Last week, in the Briefcase, we talked about how time is uncontrollable, CPD deadlines always creep up on you, and how using SMART goals can stop your December from turning into a furious race to the finish.
So, if you’ve taken our advice, which you of course have done, you’ll have already started your CPD. Congratulations!
But what other goals do accountants set themselves, apart from quitting their jobs? Let’s have a look.
🎯 The professional goals
The classic resolution – climb that slippery pole to promotion.
Maybe this is the year you finally make manager, or maybe it’s the year you leave the stress of the public sector or the Big Four and open that four-day-a-week, one-person practice in the Cotswolds you’ve always dreamed of.
We all want to work less and get paid more. Rare is the worker nowadays who isn’t one bad week away from a complete burnout. Annoyingly, though, promotions take time. But it might be an easier option than updating your CV, which is still sitting in a folder called "pleasehireme.docx”.
If you’re still struggling, we actually do have a CPD course on this: Careers in Accounting and Finance.
🧘 The personal goals
Ah, yes – the life part of work-life balance. This is where resolutions require you to shed your personality like a snake, becoming a totally new person, with new motivations and desires.
Exercise three times a week. Meditate in the mornings. Be more mindful. Read a book instead of scrolling LinkedIn. Learn braille. Uncover the secrets of your local ruins. Do a class in tightrope walking.
These are all wonderful ideas – the sort of things your more wholesome colleagues talk about in Monday meetings while sipping something herbal. They come to us after we’ve overindulged in the festive period, and the cold but limited light of January streams through our window.
You might not nail every habit you plan, but even small wins count. And, in fact, even very, very small wins count.
🗂️ The life admin goals
Accountants are a pragmatic bunch – they get distracted from a work spreadsheet because they started thinking about a non-work spreadsheet.
So, naturally, a lot of resolutions involve operational upgrades – automate your budget calculator, sync your calendar with a loved one without sending them an email for every event, finally figure out how to make Power Query work without searching "power query reddit”.
We’re making a punt here, but there’s a good chance you run your household. You’re making the shopping lists, and you’re helping your partner find the scissors for the third time today. You can’t fix them, but you can make a change that you can shove in their face while screaming "see! See how easy it is!”
📚 The CPD goals
A lot of people resolve to stop leaving their CPD until the last minute. They then proceed to cram in 15 hours on New Year’s Eve when they should be either:
- A. At a terrible party pretending to know the words to Auld Lang Syne but actually mumbling.
- B. Paying a small fortune to get into a place that is usually free.
- C. Watching Jools Holland's Hootenanny and saying "Ooo, who is she, she’s good, I like that”.
Maybe this is the year to try a new, more structured approach. Like, say, a programme that sends you two hours of CPD each month without you having to think about it.
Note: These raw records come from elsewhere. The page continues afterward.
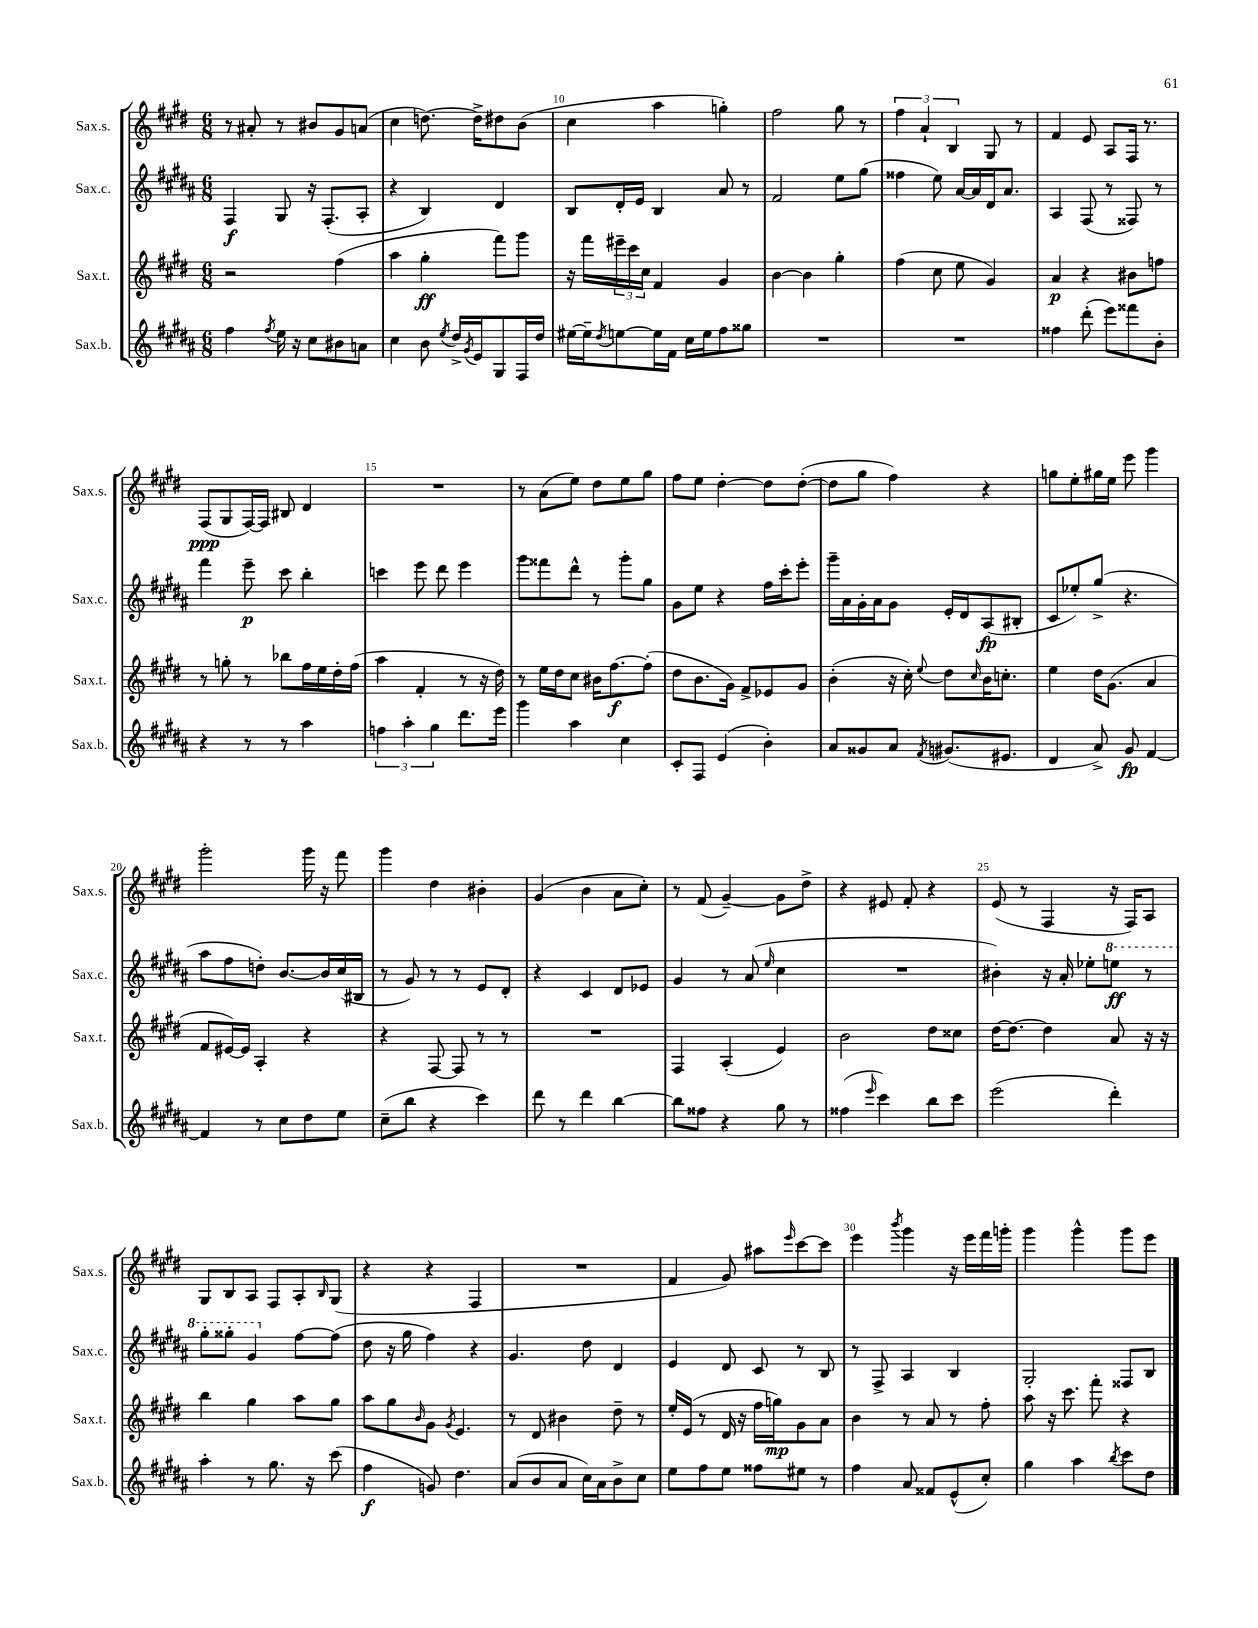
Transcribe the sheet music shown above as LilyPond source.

<<
\new StaffGroup <<
\new Staff = "s0" \with { instrumentName = "Sax.s." shortInstrumentName = "Sax.s." } {
    \clef treble \key e \major \numericTimeSignature \time 6/8
    r8 ais'8-. r8 bis'8 gis'8 a'8( |
    cis''4 d''8.~) d''16-> dis''8 b'8( |
    cis''4 a''4 g''4-.) |
    fis''2 gis''8 r8 |
    \tuplet 3/2 { fis''4 a'4-! b4 } gis8 r8 |
    fis'4 e'8 a8 fis16 r8. |
    fis8\ppp( gis8 fis16~) fis16 bis8 dis'4 |
    R2. |
    r8 a'8( e''8) dis''8 e''8 gis''8 |
    fis''8 e''8 dis''4~-. dis''8 dis''8~-.( |
    dis''8 gis''8 fis''4) r4 |
    g''8 e''8-. gis''16 e''16 e'''8 gis'''4 |
    gis'''2-. gis'''16 r16 fis'''8 |
    gis'''4 dis''4 bis'4-. |
    gis'4( b'4 a'8 cis''8-.) |
    r8 fis'8( gis'4~--) gis'8 dis''8-> |
    r4 eis'8 fis'8-. r4 |
    e'8( r8 fis4 r16 fis16) a8 |
    gis8 b8 a8 fis8 a8-. \grace { b16 } gis8( |
    r4 r4 fis4 |
    R2. |
    fis'4 gis'8) ais''8 \grace { e'''16 } cis'''8~ cis'''8 |
    e'''4 \acciaccatura { b'''8 } gis'''4 r16 e'''16 fis'''16 g'''16-. |
    gis'''4 gis'''4-^ gis'''8 e'''8 \bar "|." |
}
\new Staff = "s1" \with { instrumentName = "Sax.c." shortInstrumentName = "Sax.c." } {
    \clef treble \key b \major \numericTimeSignature \time 6/8
    fis4\f gis8 r16 fis8.-.( ais8-. |
    r4 b4) dis'4 |
    b8 dis'16-. e'16 b4 ais'8 r8 |
    fis'2 e''8 gis''8( |
    fisis''4 e''8) ais'16~ ais'16 dis'16 ais'8. |
    ais4 fis8( r8 fisis8) r8 |
    fis'''4 e'''8--\p cis'''8 b''4-. |
    c'''4 e'''8 dis'''8 e'''4 |
    gis'''8 fisis'''8 dis'''8-^ r8 gis'''8-. gis''8 |
    gis'8 e''8 r4 fis''16 cis'''16-. e'''8-. |
    gis'''16-- ais'16 gis'16-. ais'16 gis'8 e'16-. dis'16 ais8\fp( bis8-. |
    cis'8 ees''8-.) gis''8->( r4. |
    ais''8 fis''8 d''8-.) b'8.~ b'16 cis''16( bis16 |
    r8 gis'8) r8 r8 e'8 dis'8-. |
    r4 cis'4 dis'8 ees'8 |
    gis'4 r8 ais'8( \grace { e''16 } cis''4 |
    R2. |
    bis'4-.) r16 ais'16-. ees''8-. \ottava #1 e'''!8\ff r8 |
    gis'''8-. gisis'''8-. gis''4 \ottava #0 fis''8~ fis''8( |
    dis''8 r16 gis''16 fis''4) r4 |
    gis'4. dis''8 dis'4 |
    e'4 dis'8 cis'8 r8 b8 |
    r8 fis8-> ais4 b4 |
    gis2-. fisis8 b8 \bar "|." |
}
\new Staff = "s2" \with { instrumentName = "Sax.t." shortInstrumentName = "Sax.t." } {
    \clef treble \key e \major \numericTimeSignature \time 6/8
    r2 fis''4( |
    a''4 gis''4-.\ff fis'''8) gis'''8 |
    r16 fis'''16 \tuplet 3/2 { eis'''16-- cis'''16 cis''16 } fis'4 gis'4 |
    b'4~ b'4 gis''4-. |
    fis''4( cis''8 e''8 gis'4) |
    a'4\p r4 bis'8 f''8 |
    r8 g''8-. r8 bes''8 fis''16 e''16 dis''16-. fis''16( |
    a''4 fis'4-. r8 r16 dis''16) |
    r8 e''16 dis''16 cis''8 bis'16 fis''8.~\f fis''8-.( |
    dis''8 b'8. gis'16) fis'8-> ees'8 gis'8 |
    b'4-.( r16 cis''16-.) \appoggiatura { e''8 } dis''8 \grace { cis''16 } b'16 c''8.-. |
    e''4 dis''16 gis'8.( a'4 |
    fis'8 eis'16~) eis'16 a4-. r4 |
    r4 fis8~ fis8 r8 r8 |
    R2. |
    fis4 a4-.( e'4) |
    b'2 dis''8 cisis''8 |
    dis''16~ dis''8.~ dis''4 a'8 r16 r16 |
    b''4 gis''4 a''8 gis''8 |
    a''8 gis''8 \grace { b'16 } gis'8 \acciaccatura { gis'8 } e'4. |
    r8 dis'8 bis'4 dis''8-- r8 |
    e''16-. e'16( r8 dis'16 r16 fis''16 g''16\mp) gis'8 a'8 |
    b'4 r8 a'8 r8 fis''8-. |
    a''8 r16 cis'''8. fis'''8-. r4 \bar "|." |
}
\new Staff = "s3" \with { instrumentName = "Sax.b." shortInstrumentName = "Sax.b." } {
    \clef treble \key b \major \numericTimeSignature \time 6/8
    fis''4 \acciaccatura { fis''8 } e''16 r16 cis''8 bis'8 a'8 |
    cis''4 b'8 \acciaccatura { e''8 } dis''16-> \acciaccatura { gis'8 } e'16 gis8 fis16 dis''16 |
    eis''16~ eis''16-- \acciaccatura { dis''8 } e''8~ e''16 fis'16 cis''16 e''16 fis''8 gisis''8 |
    R2. |
    R2. |
    fisis''4 dis'''8-.( e'''8) fisis'''8 b'8-. |
    r4 r8 r8 ais''4 |
    \tuplet 3/2 { f''4 ais''4-. gis''4 } dis'''8. e'''16 |
    gis'''4 ais''4 cis''4 |
    cis'8-. fis8 e'4( b'4-.) |
    ais'8 gisis'8 ais'8 \acciaccatura { fis'8 } gis'8.( eis'8. |
    dis'4 ais'8->) gis'8\fp fis'4~ |
    fis'4 r8 cis''8 dis''8 e''8 |
    cis''8--( b''8 r4 cis'''4) |
    dis'''8 r8 dis'''4 b''4~ |
    b''8 fisis''8 r4 gis''8 r8 |
    fisis''4( \grace { e'''16 } cis'''4) b''8 cis'''8 |
    e'''2( dis'''4-.) |
    ais''4-. r8 gis''8. r16 cis'''8( |
    fis''4\f g'8) dis''4. |
    ais'8( b'8 ais'8 cis''16) ais'16 b'8-> cis''8 |
    e''8 fis''8 e''8 fisis''8 eis''8 r8 |
    fis''4 ais'8 fisis'8 e'8-^( cis''8-.) |
    gis''4 ais''4 \acciaccatura { b''8 } cis'''8 dis''8 \bar "|." |
}
>>
>>
\layout { \context { \Score currentBarNumber = #8 \override BarNumber.break-visibility = ##(#f #t #t) barNumberVisibility = #(every-nth-bar-number-visible 5) } }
Imagine that! Some sort of Accountant’s Update Programme…
💀 The do-or-die ones
Some resolutions cut deeper. Like "stop burning out”, "find a job where I don’t cry in the toilet” or simply "quit”.
They might sound dramatic, but they’ve probably been festering on the backburner for a while, and they’re also probably pretty achievable.
If this sounds like you, you're not alone. Winning the lottery might solve these problems, but so does applying for a different job. Even just spending an hour scrolling through job listings can be helpful.
Your work isn’t supposed to erode your soul, even though it so often does. So, if you feel like something’s got to give – listen to that.
🧠 Final thoughts
A lot of resolutions are wishcasting. We’re deciding on who we want to be, and how we can get a little closer to being them. Unfortunately, we’re unlikely to find it as easy to go for a run as it is to eat a bag of Haribo.
But maybe you do one thing differently. Maybe you do finish that CPD course early. Maybe you do block out that calendar time and stick to it. Maybe you do give up on doing everything alone. Doing something like that can make you feel extremely good, even if no one around you cares.